Indeed, the new ideas in “low-carbon” technologies, as least as calculated by the number of patents filed on an annual basis for new applications, approaches and inventions, are being driven predominantly by companies with massive R&D budgets — with most of them representing the industrial, automotive and information technology sectors. That’s according to an annual report on environmental, social and governance issues published earlier this month by MSCI, a financial services firm that publishes investment portfolio analysis and research.

What’s more, the dominant country of origin was not the United States, it was Japan. The U.S. was second in sheer number of patents, followed by South Korea, Germany and China. “Empirical evidence,” the MSCI report authors note, “has indicated a U-shaped relationship between scale and innovation, suggesting that larger companies with greater R&D budgets could in fact have a greater propensity to innovate than smaller ones.”

How can it make this claim? MSCI used data from databases maintained by the European Patent office, which back in 2015 started tagging patent applications related to cleantech and climate change mitigation technologies — everything from solutions for handling waste to smart grid tech to automotive advances.

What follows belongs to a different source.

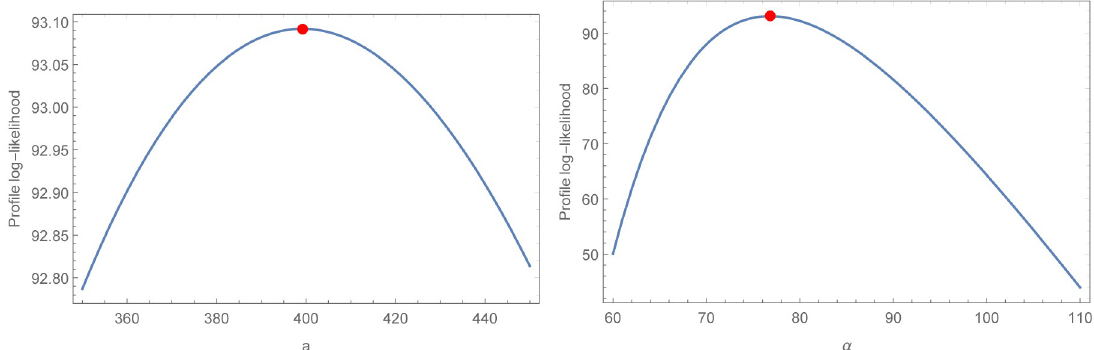
Fig 7. This figure discuses behavior of the log-likelihood function with a and α parameters of the first COVID-19 real data set. Which proves that the roots are global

During the period from 2013 to 2017, MSCI reports there were almost 60,000 patents registered for cleantech advances by Japan-based companies. That compares with roughly 24,000 in the U.S. and 21,000 in South Korea. The average market capitalization of top 10 percent of filers was $47 billion. “Our analysis shows the companies that filed for the largest number of overall patents also filed for the most low-carbon patents during that period,” the report’s authors wrote.

Strangely enough, some of the companies that you probably think of as huge cleantech solutions providers today (at least in terms of revenue) with a big focus on alternative energy or energy efficiency or smart buildings have filed for a relatively small number of patents specifically focused on climate change solutions, the MCSI analysis suggests. Some of the big names mentioned in its charts are electric vehicle giants BYD and Tesla, and power infrastructure players Schneider Electric and Vestas Wind.

Who were some of the largest corporate filers? Toyota Motor, LG Chem and General Electric, as well as other massive companies in the middle of profound strategic and operational transitions that will dictate whether the organization survives or thrives in the future, including Daimler and Royal Dutch Shell. Among the top 50 filers of low-carbon technology patents, almost half were in the middle of a huge transition.

So, what should we make of all this? While most of these companies don’t currently generate much revenue related to low- or zero-carbon technologies, the potential is big and we should be watching large companies carefully to see if they can derive value from these patents: “These quiet innovators may be the ‘sleeping giants’ of a greener future.”